Challenge 1 ▸ In the passage below about the Tianjin exhibition, what was designated as the work site?
Challenge 2 ▸ List everything the passage below about the Tianjin exhibition says was provided free of charge.

That summer the school also received a government
commission to complete a special project. To our excitement,
we were to design the Exhibition of Interchanging Commodities
from Towns and Counties in North China. This exhibition was to
take place in Tianjin, not far east of Beijing, where they
provided us with free board, lodging, and recreation. The whole
faculty and student body became involved in this exciting
project. We traveled to Tianjin by train and settled into the
former British Club where the old race track was designated to
be our work site.
One morning, shortly after our arrival, I witnessed a
unique ceremony. The project organizers lowered the British
flag and then raised the Chinese in its place. It was powerful
being there to witness the symbolic ceremony representing the
fact that we Chinese, had taken this club over from the British.
Since our country had been humiliated by so many foreign
powers for such a long time, we all completely felt happy and
proud of being Chinese as our flag was raised and confidently
flew at the top of the flag pole.

Source material ▸
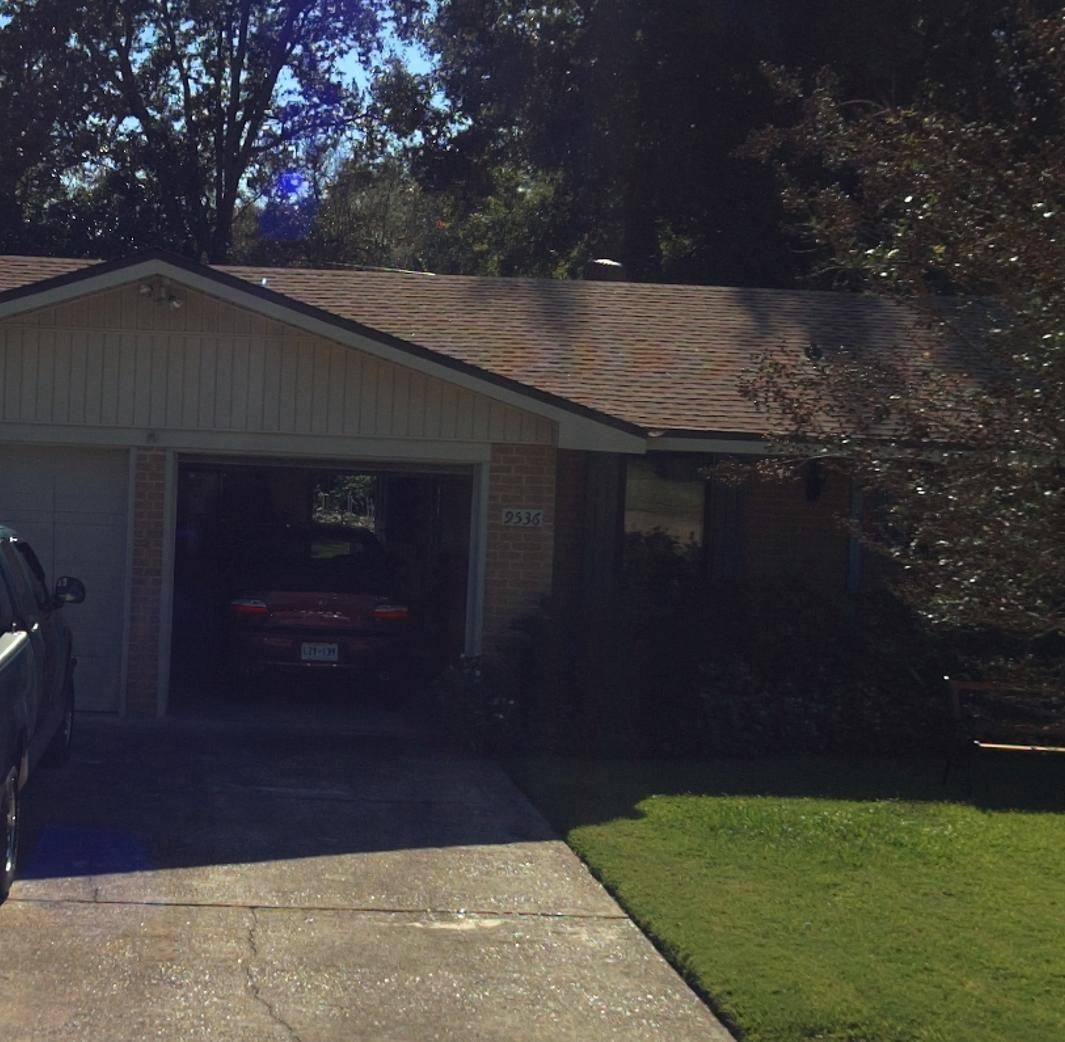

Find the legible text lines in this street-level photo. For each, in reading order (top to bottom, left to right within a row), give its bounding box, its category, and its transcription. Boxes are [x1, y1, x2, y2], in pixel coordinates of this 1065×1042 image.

[503, 510, 542, 526] StreetNumber: 9536
[303, 645, 336, 657] None: LZY 139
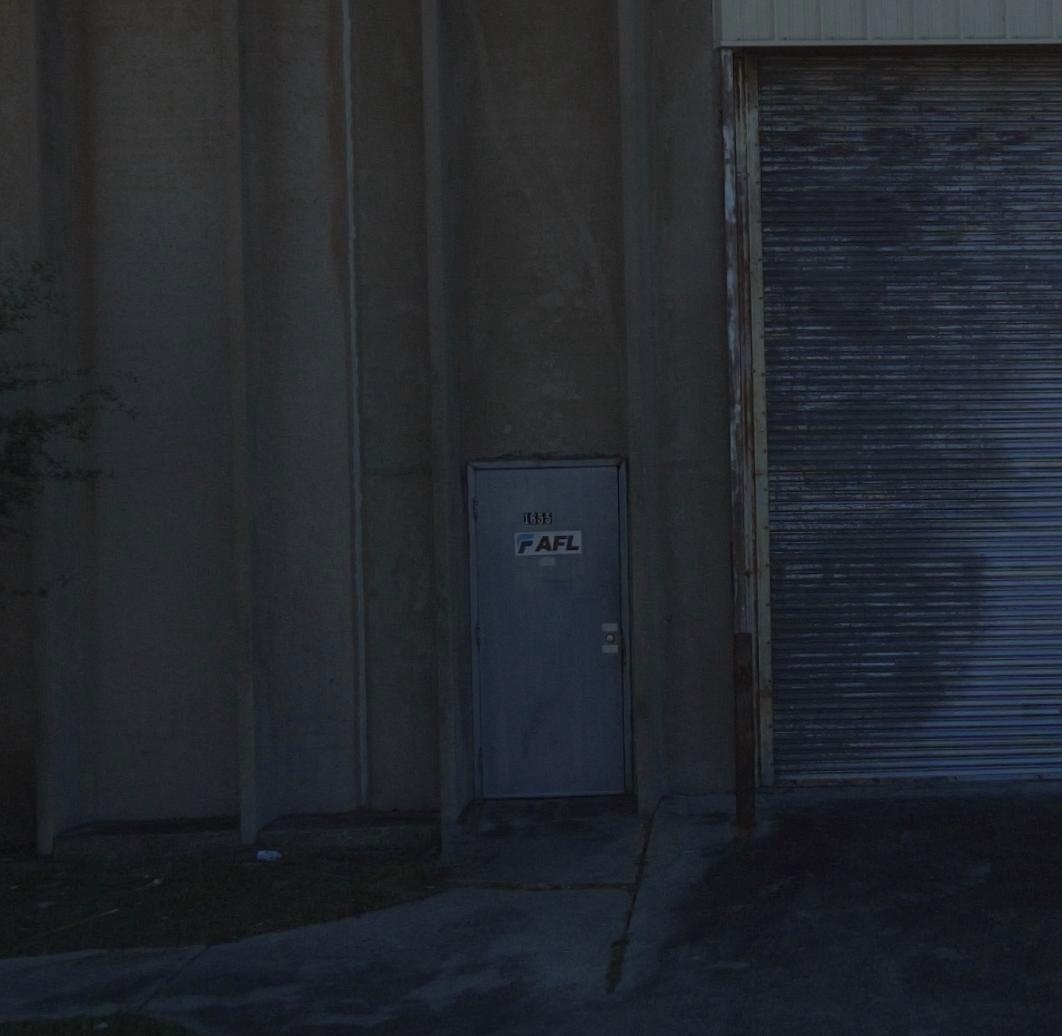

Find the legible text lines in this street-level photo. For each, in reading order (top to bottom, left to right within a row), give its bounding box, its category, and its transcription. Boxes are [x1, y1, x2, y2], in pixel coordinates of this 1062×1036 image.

Task output 1 ▸ The old race track at the former British Club.

Task output 2 ▸ Board, lodging, and recreation.